Tonight, we did our own thing for dinner. It's rare when that happens, but tonight was one of those nights. I had Black Bean and Tofu Enchiladas. Spicy, but good.
I am really tired today. I've been working alot. In fact, I should technically be working right now. Does blogging count as work? I'm not sure. lol. It's hard to try to do it all. There's two sides of my writing life. The side that brings in money (required), and the side that we believe will bring in future money, though it's not guaranteed (also kinda required, for my sanity). Then, there's having a hubby and a future baby, and friends, and and and...
What I'm trying to say is that I want the whole enchilada. Is that even attainable?
I already know this will be ramblings, but... My thoughts are that nobody can have everything. For example, I've always wanted to live abroad, live the nomad lifestyle, drift from a Peruvian beach bungalow to a cozy cabin in the Rockies, publishing poetry for pennies. It's such a romanticized writer kind of life, the kind of stuff that makes great party conversation, but probably really SUCKS on a regular Tuesday. I used to sit at my corporate marketing job and imagine just such a life. Slave to no man, I'd think. Ya right. We're all working for somebody, right?

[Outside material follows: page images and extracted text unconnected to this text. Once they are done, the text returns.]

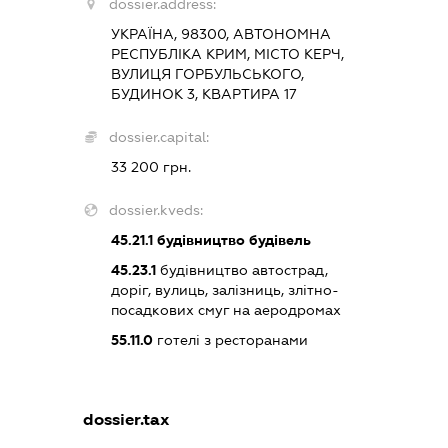
dossier.address:
УКРАЇНА, 98300, АВТОНОМНА
РЕСПУБЛІКА КРИМ, МІСТО КЕРЧ,
ВУЛИЦЯ ГОРБУЛЬСЬКОГО,
БУДИНОК 3, КВАРТИРА 17
dossier.capital:
33 200 грн.
dossier.kveds:
45.21.1
будівництво будівель
45.23.1
будівництво автострад,
доріг, вулиць, залізниць, злітно-
посадкових смуг на аеродромах
55.11.0
готелі з ресторанами
dossier.tax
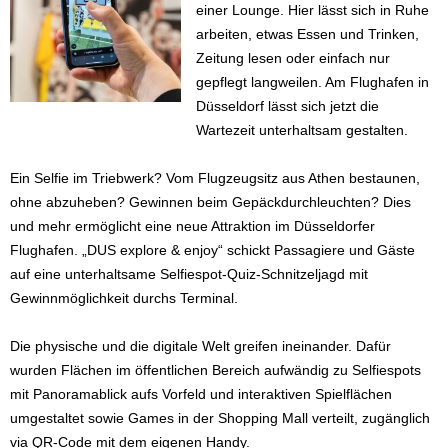
einer Lounge. Hier lässt sich in Ruhe
arbeiten, etwas Essen und Trinken,
Zeitung lesen oder einfach nur
gepflegt langweilen. Am Flughafen in
Düsseldorf lässt sich jetzt die
Wartezeit unterhaltsam gestalten.
Ein Selfie im Triebwerk? Vom Flugzeugsitz aus Athen bestaunen,
ohne abzuheben? Gewinnen beim Gepäckdurchleuchten? Dies
und mehr ermöglicht eine neue Attraktion im Düsseldorfer
Flughafen. „DUS explore & enjoy“ schickt Passagiere und Gäste
auf eine unterhaltsame Selfiespot-Quiz-Schnitzeljagd mit
Gewinnmöglichkeit durchs Terminal.
Die physische und die digitale Welt greifen ineinander. Dafür
wurden Flächen im öffentlichen Bereich aufwändig zu Selfiespots
mit Panoramablick aufs Vorfeld und interaktiven Spielflächen
umgestaltet sowie Games in der Shopping Mall verteilt, zugänglich
via QR-Code mit dem eigenen Handy.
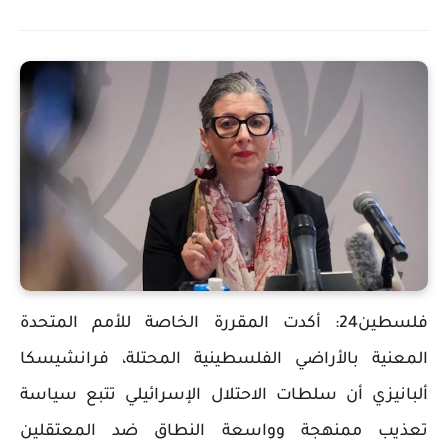
فلسطين24: أكدت المقررة الخاصة للأمم المتحدة
المعنية بالأراضي الفلسطينية المحتلة، فرانشيسكا
ألبانيزي أن سلطات الاحتلال الإسرائيلي تتبع سياسة
تعذيب ممنهجة وواسعة النطاق ضد المعتقلين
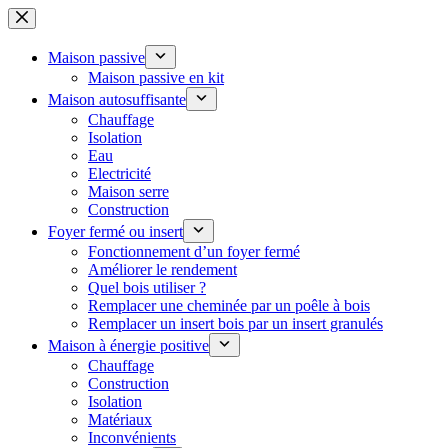
Passer
au
contenu
Maison passive
Maison passive en kit
Maison autosuffisante
Chauffage
Isolation
Eau
Electricité
Maison serre
Construction
Foyer fermé ou insert
Fonctionnement d’un foyer fermé
Améliorer le rendement
Quel bois utiliser ?
Remplacer une cheminée par un poêle à bois
Remplacer un insert bois par un insert granulés
Maison à énergie positive
Chauffage
Construction
Isolation
Matériaux
Inconvénients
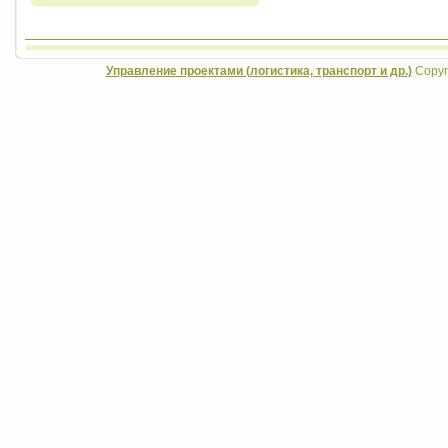
Управление проектами (логистика, транспорт и др.)
Copyri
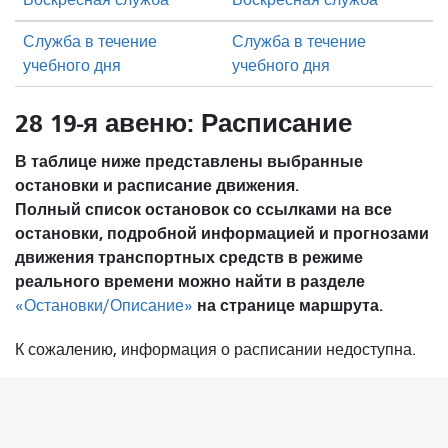
Воскресная служба
Воскресная служба
Служба в течение
Служба в течение
учебного дня
учебного дня
28 19-я авеню: Расписание
В таблице ниже представлены выбранные
остановки и расписание движения.
Полный список остановок со ссылками на все
остановки, подробной информацией и прогнозами
движения транспортных средств в режиме
реального времени можно найти в разделе
на странице маршрута.
«Остановки/Описание»
К сожалению, информация о расписании недоступна.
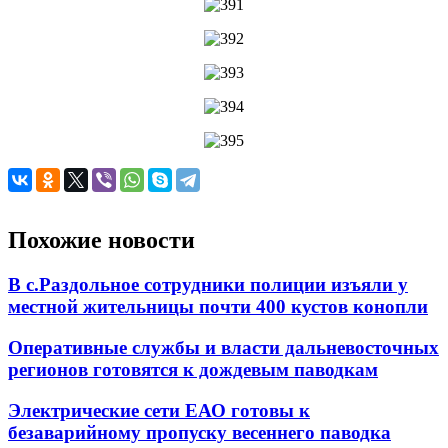
Похожие новости
В с.Раздольное сотрудники полиции изъяли у
местной жительницы почти 400 кустов конопли
Оперативные службы и власти дальневосточных
регионов готовятся к дождевым паводкам
Электрические сети ЕАО готовы к
безаварийному пропуску весеннего паводка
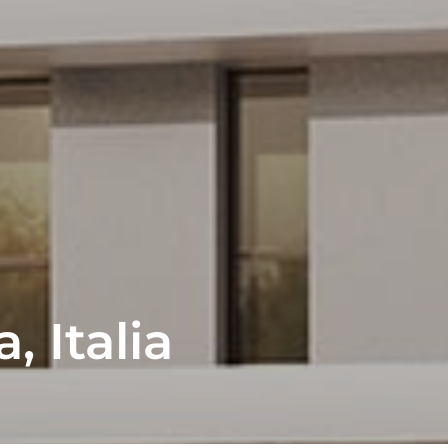
, Italia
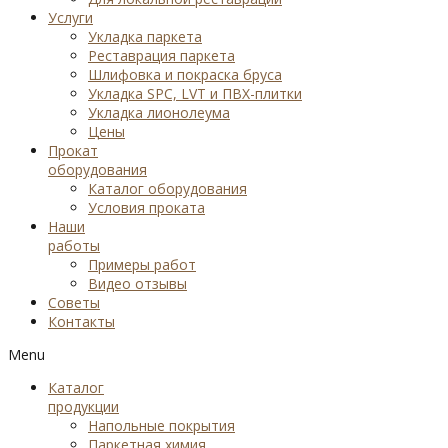
Услуги
Укладка паркета
Реставрация паркета
Шлифовка и покраска бруса
Укладка SPC, LVT и ПВХ-плитки
Укладка лионолеума
Цены
Прокат
оборудования
Каталог оборудования
Условия проката
Наши
работы
Примеры работ
Видео отзывы
Советы
Контакты
Menu
Каталог
продукции
Напольные покрытия
Паркетная химия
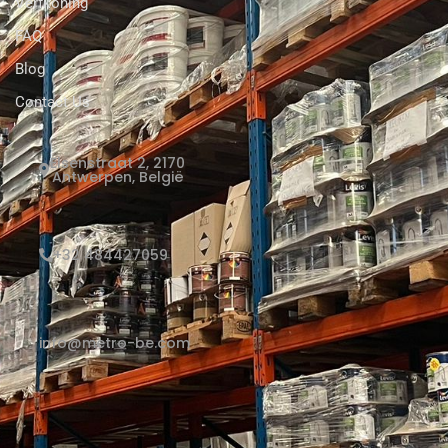
Verfkoning
FAQ
Blog
Contact Us
Elsenstraat 2, 2170
Antwerpen, België
+32 484427059
info@metro-be.com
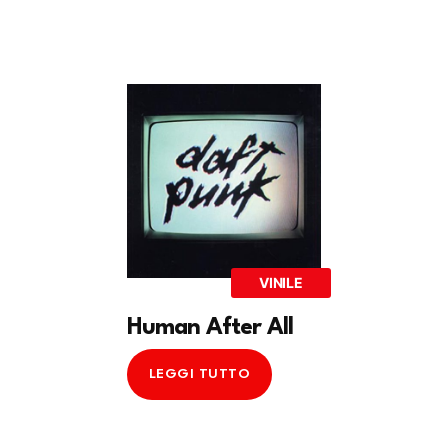
VINILE
Human After All
LEGGI TUTTO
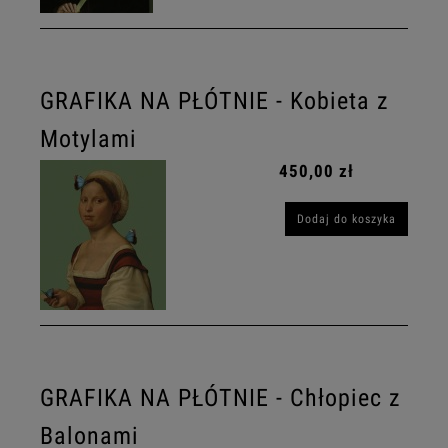
GRAFIKA NA PŁÓTNIE - Kobieta z
Motylami
450,00 zł
Dodaj do koszyka
GRAFIKA NA PŁÓTNIE - Chłopiec z
Balonami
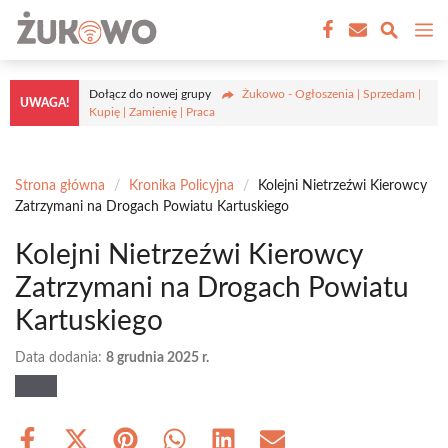
Przejdź
M
do
treści
Dołącz do nowej grupy
Żukowo - Ogłoszenia | Sprzedam |
UWAGA!
Kupię | Zamienię | Praca
Strona główna
/
Kronika Policyjna
/
Kolejni Nietrzeźwi Kierowcy
Zatrzymani na Drogach Powiatu Kartuskiego
Kolejni Nietrzeźwi Kierowcy
Zatrzymani na Drogach Powiatu
Kartuskiego
Data dodania:
8 grudnia 2025 r.
Share
Share
Share
Share
Share
Share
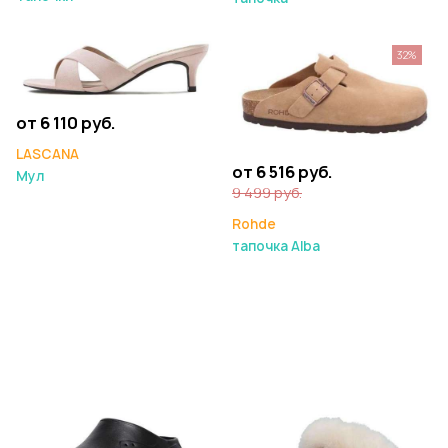
32%
от 6 110 руб.
LASCANA
от 6 516 руб.
Мул
9 499 руб.
Rohde
тапочка Alba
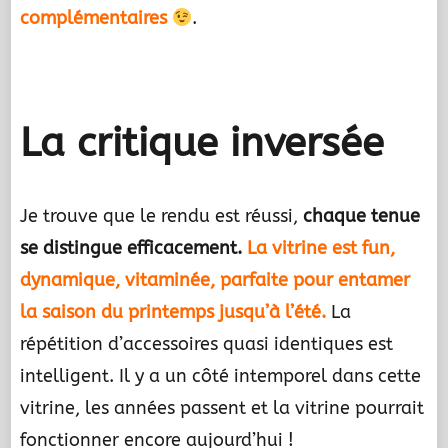
complémentaires
.
.
La critique inversée
Je trouve que le rendu est réussi,
chaque tenue
se distingue efficacement.
La vitrine est fun,
dynamique, vitaminée, parfaite pour entamer
la saison du printemps jusqu’à l’été.
La
répétition d’accessoires quasi identiques est
intelligent. Il y a un côté intemporel dans cette
vitrine, les années passent et la vitrine pourrait
fonctionner encore aujourd’hui !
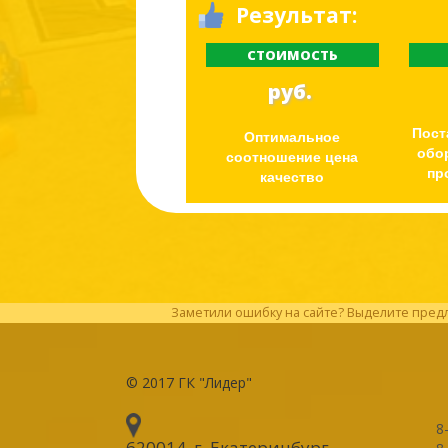
Результат:
СТОИМОСТЬ
руб.
Пост
Оптимальное
обо
соотношение цена
пр
качество
Заметили ошибку на сайте? Выделите предл
© 2017
ГК "Лидер"
8
620014, г. Екатеринбург
,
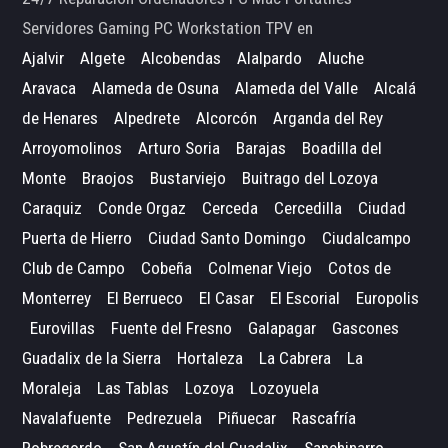
Servidores Gaming PC Workstation TPV en
Ajalvir
Algete
Alcobendas
Alalpardo
Aluche
Aravaca
Alameda de Osuna
Alameda del Valle
Alcalá
de Henares
Alpedrete
Alcorcón
Arganda del Rey
Arroyomolinos
Arturo Soria
Barajas
Boadilla del
Monte
Braojos
Bustarviejo
Buitrago del Lozoya
Caraquiz
Conde Orgaz
Cerceda
Cercedilla
Ciudad
Puerta de Hierro
Ciudad Santo Domingo
Ciudalcampo
Club de Campo
Cobeña
Colmenar Viejo
Cotos de
Monterrey
El Berrueco
El Casar
El Escorial
Europolis
Eurovillas
Fuente del Fresno
Galapagar
Gascones
Guadalix de la Sierra
Hortaleza
La Cabrera
La
Moraleja
Las Tablas
Lozoya
Lozoyuela
Navalafuente
Pedrezuela
Piñuecar
Rascafría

The reality is that, that kind of life is just not in my lifestyle lexicon. It's for someone else who wants it more. I think that's the key... trying to figure out what you want most, more than the other stuff. I think I've done this naturally in my life, discarding the stuff that didn't fit into that "Most" category. Sometimes I'd feel guilty about it, or worse, I'd feel a sense of failure. I think it's just part of life.
One of those things I've noticed has tapered is my desire to hit the gym seven days a week as hard as I can. I want to go to the gym alot, but it doesn't trump my writing or my hubby. It's a priority, but I don't want it most. Just alot, and that's different from most. Semantics? Yes. But, it's also true.
You might think I sound depressed. I'm not! Just waxing philosophical. Mostly, I've come to realize that if I'm going to write this blog, I need to just be who I am. I love to cook, I love to write about food, but I also just love to write.
Hi. I'm the blogger of Eat Move Write, with an emphasis on the "Write."